There are just two other things I’d like to mention briefly about the site. The first is that I think that one potential use for the site is as a teaching tool. I’ve had some success in getting undergraduates to identify eighteenth-century editions at Google Books using the ESTC. In a sense, precisely because Google Books is such a bibliographical mess, it provides a good occasion for directing students’ attention to matters of bibliography that I would never have attempted to explore with them otherwise. With the right coaching, undergraduates can actually do quite a lot in this line—in the course of two semesters, my students have brought me a little over 200 links (not all of which I’ve had time to enter into the database yet). So I think there are real opportunities for involving students in the creation of a valuable scholarly resource, even as we teach them about questions of print culture and book history that I don’t believe undergraduates are often exposed to.

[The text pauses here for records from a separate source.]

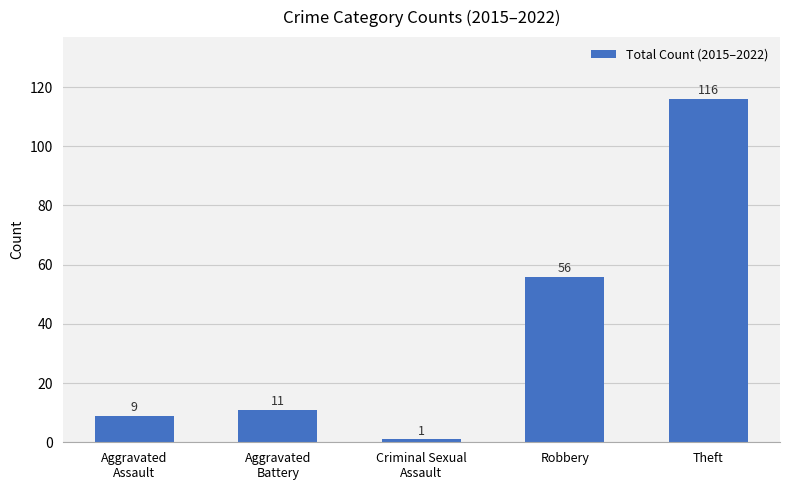

Rank the categories by value from highest to lowest.

Theft, Robbery, Aggravated
Battery, Aggravated
Assault, Criminal Sexual
Assault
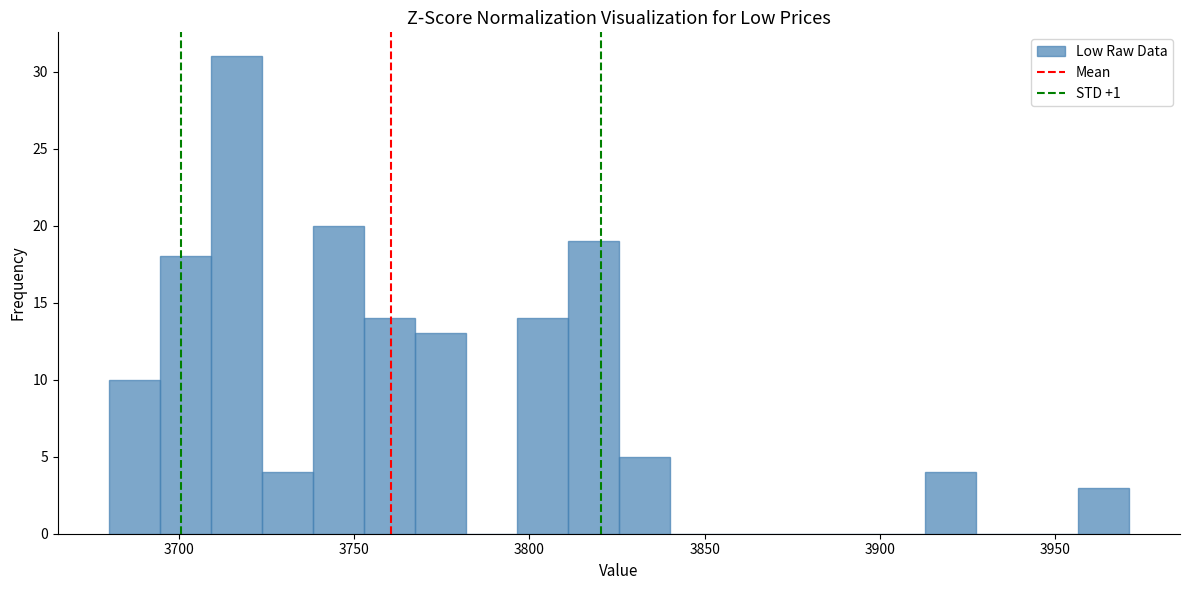

Read against the x-axis, roughly where is the centre of the tallest bar?

3715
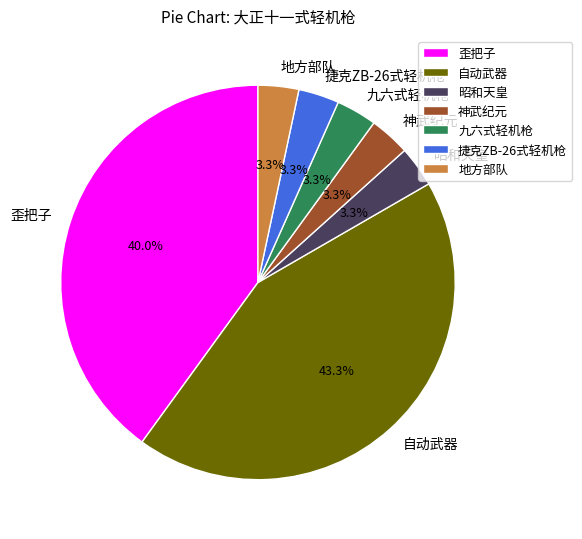

How many slices are in this pie chart?

7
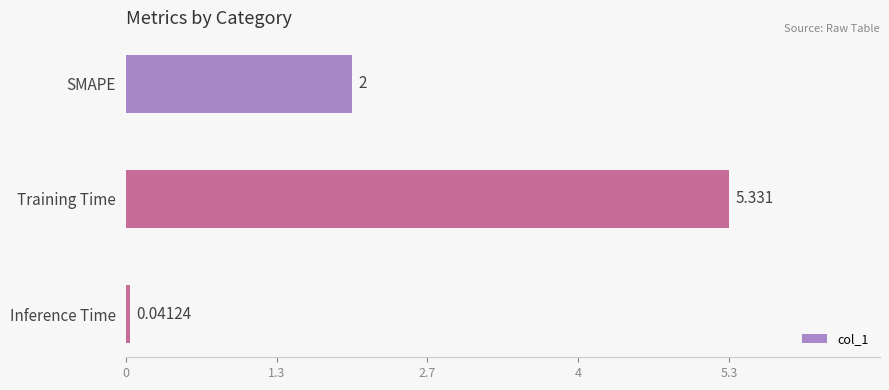

Between Inference Time and SMAPE, which is larger?

SMAPE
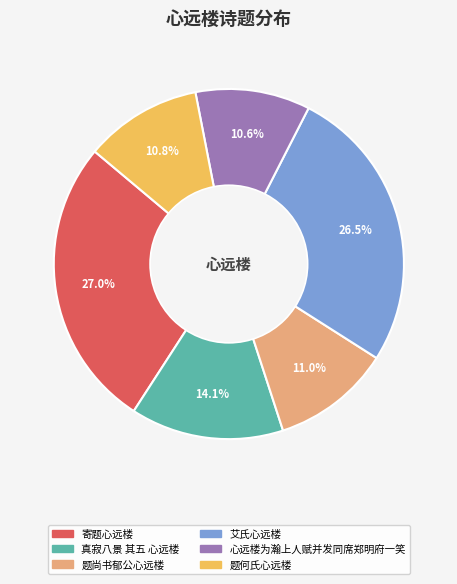

Does 真寂八景 其五 心远楼 account for over 50% of the chart?

No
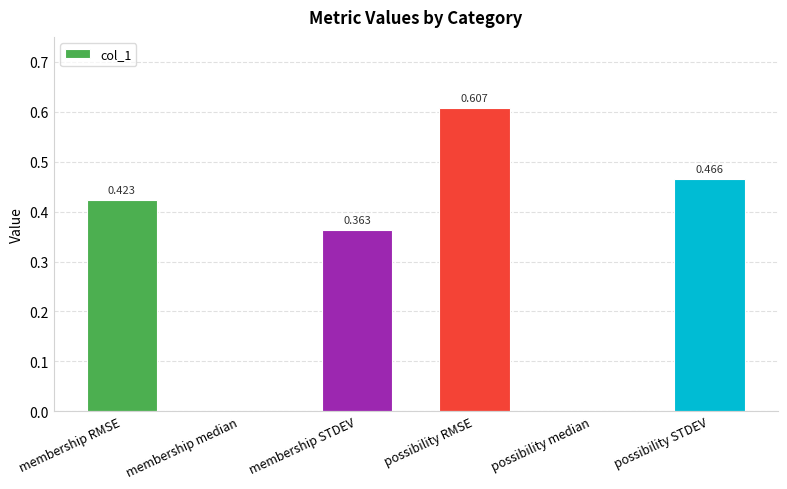

Between possibility median and membership RMSE, which is larger?

membership RMSE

The last thing I’ll say is that I think this bibliographical reclamation task, as I’ve called it, can play a role in the eventual development of more ambitious digital humanities projects. Right now, Eighteenth-Century Book Tracker is just trying to provide the missing finding aid that’s needed to read digital surrogates of eighteenth-century books that are available at sites like Google Books and the Internet Archive. But finding the books is a necessary first step for any subsequent work—you can’t “not read” the books effectively if you don’t know where they are. The recent announcement that 18thConnect will attempt to re-index page images provided by Gale using a bespoke, optimized OCR routine is, I think, a very positive development. Even those who don’t have institutional access to ECCO will, it appears, soon be able to search the texts using what promises to be a much cleaner textbase than is currently available. Once you know that a word or phrase appears on a particular page in a particular book, do you really care whether the page image comes from Gale or from Google? To take advantage of exciting developments like this one, though, and to ensure that the benefits of those developments extend to students and scholars who don’t have access to tools like ECCO, we have to have a way to find the books and know what we’ve found. That’s where I hope Eighteenth-Century Book Tracker will fit in.
I’ve gone on much longer than I intended, so I’ll simply close by saying that I welcome feedback about the site. It’s still a work in progress, and I would very much appreciate hearing thoughts about how the site could be developed so as to be most useful.